Art commentators in Croatia often viewed her twin professions as wholly divided: the experimental avant garde artist on one side, the anatomical artist supporting herself separately. “I have always believed that those two personalities were deeply, deeply connected,” notes a close friend. “You can’t work for 35 years in the Institute of Anatomy from early morning to mid-afternoon without being affected by the surroundings.”

Biological Inspirations Beneath the Surface

What makes a current exhibition particularly revelatory is how it traces these medical undercurrents within creations that superficially look completely abstract. In the mid-1980s, she made a collection of angular works – trapezoidal forms, as they were later termed. Art writers grouped them with the popular geometric abstraction trend. Yet, the actual inspiration was found subsequently, when cataloguing Schubert’s estate.

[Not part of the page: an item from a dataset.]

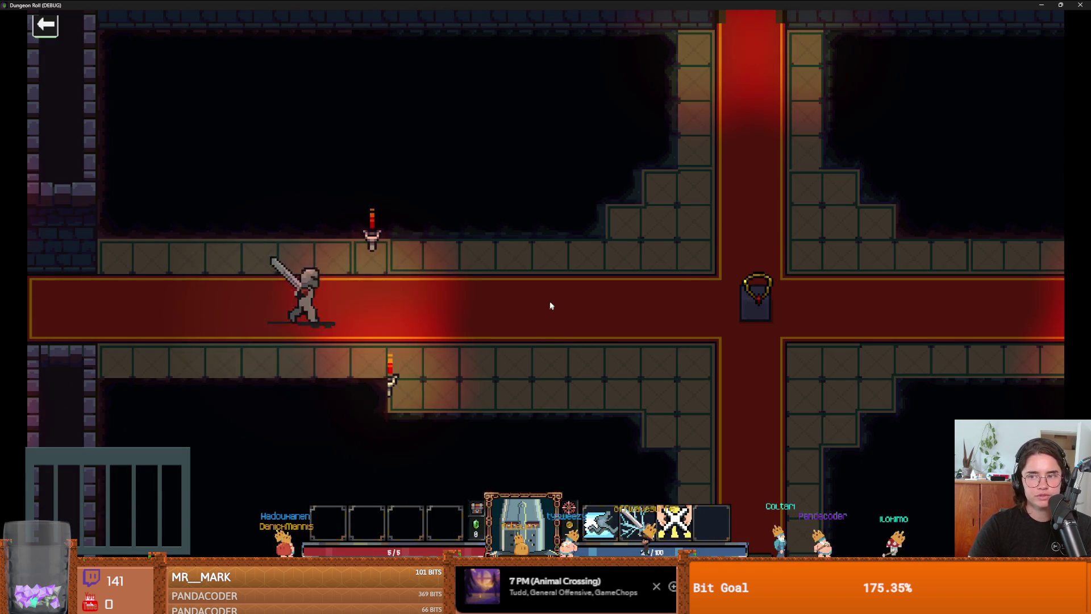
key("d")
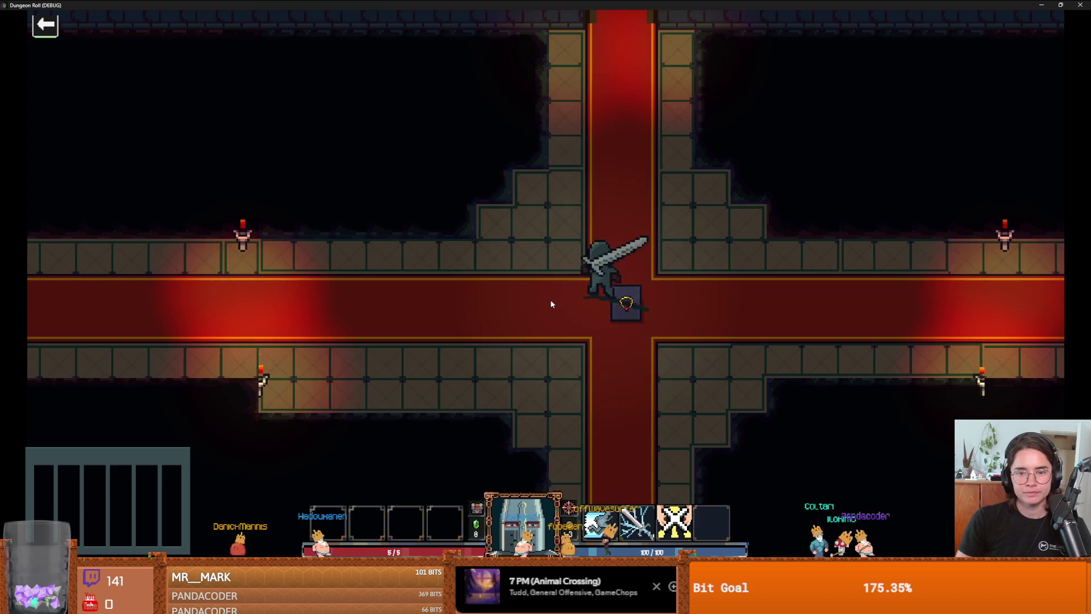
key("i")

“The question was posed: how are these forms made?” recalls a friend. “And she told me, it’s very simple, it’s a human face.” The signature tones – termed “Schubert red” and “Schubert blue” by peers – were the exact shades employed to depict cervical arteries in medical texts in a manual for surgical anatomy used across European medical faculties. “The connection was that both colors surfaced simultaneously,” the explanation continues. The shaped canvases were essentially distilled anatomical studies – painted while she worked on anatomical illustrations by day.

A Turn Towards the Organic

In the late 70s and early 80s, Schubert’s practice took another turn. She began creating installations from branches bound with leather. She composed displays of skeletal fragments, flower parts, herbs and soot. Questioned about the move to natural substances, the artist stated that contemporary art had “dried up intellectually”. She was driven to cross lines – to utilize genuinely perishable matter in reaction to a creatively arid landscape.

An artwork dating to 1979, One Hundred Roses, featured her denuding a century of flowers. She braided the stems into round arrangements positioning the floral remnants in the center. When observed in a curatorial context, it still held its power – the organic matter now fully desiccated though wonderfully undamaged. “The scent of roses persists,” one observer marvels. “The pigmentation survives.”

An Elusive Creative Force

“My aim is to remain enigmatic, to conceal my process,” the artist shared in late-life discussions. Obscurity was her technique. On occasion, she displayed counterfeit pieces stashing authentic works out of sight. She eliminated select sketches, keeping merely autographed copies. Although she participated in global art events and being celebrated as a pioneering figure, she conducted hardly any media talks and her art was predominantly unrecognized abroad. A present retrospective marks her first significant external showcase.

Confronting the Violence of War

The 1990s arrived, bringing the Yugoslav Wars. Violence reached Zagreb itself. Schubert responded with a series of collages. She pasted newspaper photographs and text directly on to board. She duplicated and expanded them. Subsequently, she overpainted all elements – dark stripes akin to product codes. {Geometric forms obscured the images beneath|Angular shapes hid the pictures below|

Jennifer Caldwell
Jennifer Caldwell

Maya Chen is a seasoned gaming analyst with over a decade of experience in the casino industry, specializing in slot machine mechanics and player psychology.